A valid point, to my mind. Where are the markets for short stories which seek to entertain? Have you read Glimmer Train or anything like that? It's this universal, bland, detached colourless MFA voice that is killing me. I'm sure it's hard to do, and I'm sure I'm missing something, but what's wrong with O. Henry? Twain? Barry Hannah? Flannery O'Connor? When did we sacrifice authorial involvement and voice in favour of controlled, glacial distance? Why did we do that? Who decided this is the way things should be? Why does everything have to make some kind of profound statement? Why is entertainment seemingly a dirty word?

It's baffling to me. As one of the lizard brains, anyway.

3 comments:

JP Maloney said...

I think, to be honest, that's a different subject. I don't have a problem with a story which imparts an obvious message underneath the superficial wrapping - that's most Hollywood movies, and I don't detest Hollywood nearly as much as I should. "Entertainments" can still say something, after all, even at the simplest level. No, my objection is this glacial multi-layered constructed, manufactured blandness which I find in equal parts to be joyless and soulless.

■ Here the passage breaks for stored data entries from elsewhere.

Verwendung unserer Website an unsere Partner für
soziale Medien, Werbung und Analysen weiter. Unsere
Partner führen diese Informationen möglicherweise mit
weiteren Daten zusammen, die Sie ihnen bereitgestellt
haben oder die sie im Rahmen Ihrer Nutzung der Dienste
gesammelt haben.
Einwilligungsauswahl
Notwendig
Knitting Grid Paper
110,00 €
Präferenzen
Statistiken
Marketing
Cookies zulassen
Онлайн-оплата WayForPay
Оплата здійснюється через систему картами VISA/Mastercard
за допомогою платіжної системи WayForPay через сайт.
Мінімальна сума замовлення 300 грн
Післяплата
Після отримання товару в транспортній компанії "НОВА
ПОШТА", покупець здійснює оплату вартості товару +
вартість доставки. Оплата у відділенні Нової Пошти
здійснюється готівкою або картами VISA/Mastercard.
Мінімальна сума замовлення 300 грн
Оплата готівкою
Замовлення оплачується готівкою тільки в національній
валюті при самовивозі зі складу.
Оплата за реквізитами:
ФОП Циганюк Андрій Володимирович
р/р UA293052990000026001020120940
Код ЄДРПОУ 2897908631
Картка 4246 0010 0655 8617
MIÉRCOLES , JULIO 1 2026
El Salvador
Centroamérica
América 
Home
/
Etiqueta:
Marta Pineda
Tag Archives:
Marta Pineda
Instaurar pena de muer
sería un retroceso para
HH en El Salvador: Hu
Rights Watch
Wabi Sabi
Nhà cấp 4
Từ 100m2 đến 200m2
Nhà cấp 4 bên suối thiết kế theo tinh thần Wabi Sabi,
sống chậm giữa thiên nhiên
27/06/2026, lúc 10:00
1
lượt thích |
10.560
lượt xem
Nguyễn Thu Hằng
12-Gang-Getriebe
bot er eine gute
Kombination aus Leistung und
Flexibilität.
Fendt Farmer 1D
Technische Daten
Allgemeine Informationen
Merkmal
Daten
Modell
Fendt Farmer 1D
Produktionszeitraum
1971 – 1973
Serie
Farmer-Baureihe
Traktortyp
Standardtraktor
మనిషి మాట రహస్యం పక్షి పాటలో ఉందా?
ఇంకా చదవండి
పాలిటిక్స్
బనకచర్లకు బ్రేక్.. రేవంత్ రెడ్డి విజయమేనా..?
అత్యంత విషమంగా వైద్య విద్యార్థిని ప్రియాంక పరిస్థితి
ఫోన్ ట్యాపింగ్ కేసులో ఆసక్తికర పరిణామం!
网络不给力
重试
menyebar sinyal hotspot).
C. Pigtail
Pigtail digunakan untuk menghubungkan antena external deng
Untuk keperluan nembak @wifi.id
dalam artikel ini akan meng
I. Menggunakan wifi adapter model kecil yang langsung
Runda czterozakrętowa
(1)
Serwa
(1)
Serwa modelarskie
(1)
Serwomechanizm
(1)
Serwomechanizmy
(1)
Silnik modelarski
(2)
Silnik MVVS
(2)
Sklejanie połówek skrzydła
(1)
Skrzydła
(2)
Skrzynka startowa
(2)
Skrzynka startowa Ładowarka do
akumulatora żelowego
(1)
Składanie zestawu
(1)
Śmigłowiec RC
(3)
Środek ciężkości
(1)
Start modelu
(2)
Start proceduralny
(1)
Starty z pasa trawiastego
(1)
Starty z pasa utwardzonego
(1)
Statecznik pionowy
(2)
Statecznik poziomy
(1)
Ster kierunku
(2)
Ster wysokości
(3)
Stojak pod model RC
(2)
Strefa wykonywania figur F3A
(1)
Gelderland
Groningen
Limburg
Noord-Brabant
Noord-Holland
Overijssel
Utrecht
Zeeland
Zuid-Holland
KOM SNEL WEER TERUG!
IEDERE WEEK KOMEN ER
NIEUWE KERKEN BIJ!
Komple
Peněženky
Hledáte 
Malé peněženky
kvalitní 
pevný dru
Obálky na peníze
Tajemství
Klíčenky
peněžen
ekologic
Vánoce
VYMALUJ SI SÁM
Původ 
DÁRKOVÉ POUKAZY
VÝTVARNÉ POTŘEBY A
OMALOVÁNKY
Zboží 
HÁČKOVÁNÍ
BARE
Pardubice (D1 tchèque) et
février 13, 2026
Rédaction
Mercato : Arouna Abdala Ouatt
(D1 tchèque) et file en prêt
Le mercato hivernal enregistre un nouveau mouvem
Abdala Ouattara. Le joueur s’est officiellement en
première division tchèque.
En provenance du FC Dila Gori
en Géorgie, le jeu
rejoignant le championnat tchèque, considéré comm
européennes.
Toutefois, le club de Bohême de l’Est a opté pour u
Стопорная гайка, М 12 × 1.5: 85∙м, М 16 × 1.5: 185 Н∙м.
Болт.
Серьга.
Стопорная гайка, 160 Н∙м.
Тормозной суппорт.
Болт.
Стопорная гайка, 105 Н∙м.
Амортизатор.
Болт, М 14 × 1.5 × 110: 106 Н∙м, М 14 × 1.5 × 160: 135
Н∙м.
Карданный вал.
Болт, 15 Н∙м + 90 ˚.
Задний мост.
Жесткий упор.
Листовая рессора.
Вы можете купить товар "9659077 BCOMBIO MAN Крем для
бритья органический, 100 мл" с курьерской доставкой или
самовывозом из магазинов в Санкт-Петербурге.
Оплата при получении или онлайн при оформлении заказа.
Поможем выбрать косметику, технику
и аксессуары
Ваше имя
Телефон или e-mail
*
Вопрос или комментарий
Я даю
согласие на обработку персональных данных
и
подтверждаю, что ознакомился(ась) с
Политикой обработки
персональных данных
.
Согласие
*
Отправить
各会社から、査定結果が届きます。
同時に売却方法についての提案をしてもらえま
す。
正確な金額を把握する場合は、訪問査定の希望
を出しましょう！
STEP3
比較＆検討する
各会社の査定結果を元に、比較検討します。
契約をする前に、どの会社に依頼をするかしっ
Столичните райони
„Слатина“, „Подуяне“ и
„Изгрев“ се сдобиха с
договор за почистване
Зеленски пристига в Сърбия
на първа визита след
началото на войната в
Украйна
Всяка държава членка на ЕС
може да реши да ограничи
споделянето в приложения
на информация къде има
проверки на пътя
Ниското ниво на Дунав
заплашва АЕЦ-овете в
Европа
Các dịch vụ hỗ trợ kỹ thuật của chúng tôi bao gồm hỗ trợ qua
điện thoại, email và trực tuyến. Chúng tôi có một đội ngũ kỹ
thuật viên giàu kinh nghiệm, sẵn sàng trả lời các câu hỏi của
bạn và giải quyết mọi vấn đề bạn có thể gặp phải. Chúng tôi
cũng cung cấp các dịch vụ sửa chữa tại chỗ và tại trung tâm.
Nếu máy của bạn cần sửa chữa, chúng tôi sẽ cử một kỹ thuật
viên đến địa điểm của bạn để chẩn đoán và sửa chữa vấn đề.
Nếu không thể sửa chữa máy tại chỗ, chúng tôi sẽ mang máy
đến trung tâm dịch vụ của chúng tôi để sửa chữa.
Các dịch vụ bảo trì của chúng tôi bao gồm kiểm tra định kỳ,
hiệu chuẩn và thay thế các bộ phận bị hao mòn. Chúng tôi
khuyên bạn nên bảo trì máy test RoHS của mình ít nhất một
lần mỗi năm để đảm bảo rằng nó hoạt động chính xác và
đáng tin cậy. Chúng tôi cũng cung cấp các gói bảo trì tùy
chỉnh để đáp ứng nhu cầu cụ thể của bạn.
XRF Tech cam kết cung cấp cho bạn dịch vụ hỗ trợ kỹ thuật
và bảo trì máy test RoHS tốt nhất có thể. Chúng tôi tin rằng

Clearly, I may be missing something.

The Boot Camp Diaries said...

Sorry MJ

but I deleted the anon poster and I always will delete them. if people can't be arsed to give a name then they can fuck off.


alex

Anonymous said...

Oh, good point, JP. What's wrong, indeed, with stories which seek merely to entertain?

Nothing at all, in my opinion. And I write them (or try to). Then I submit them to magazines which exist merely to entertain (although the occasional story in them might also make you stop and think a while).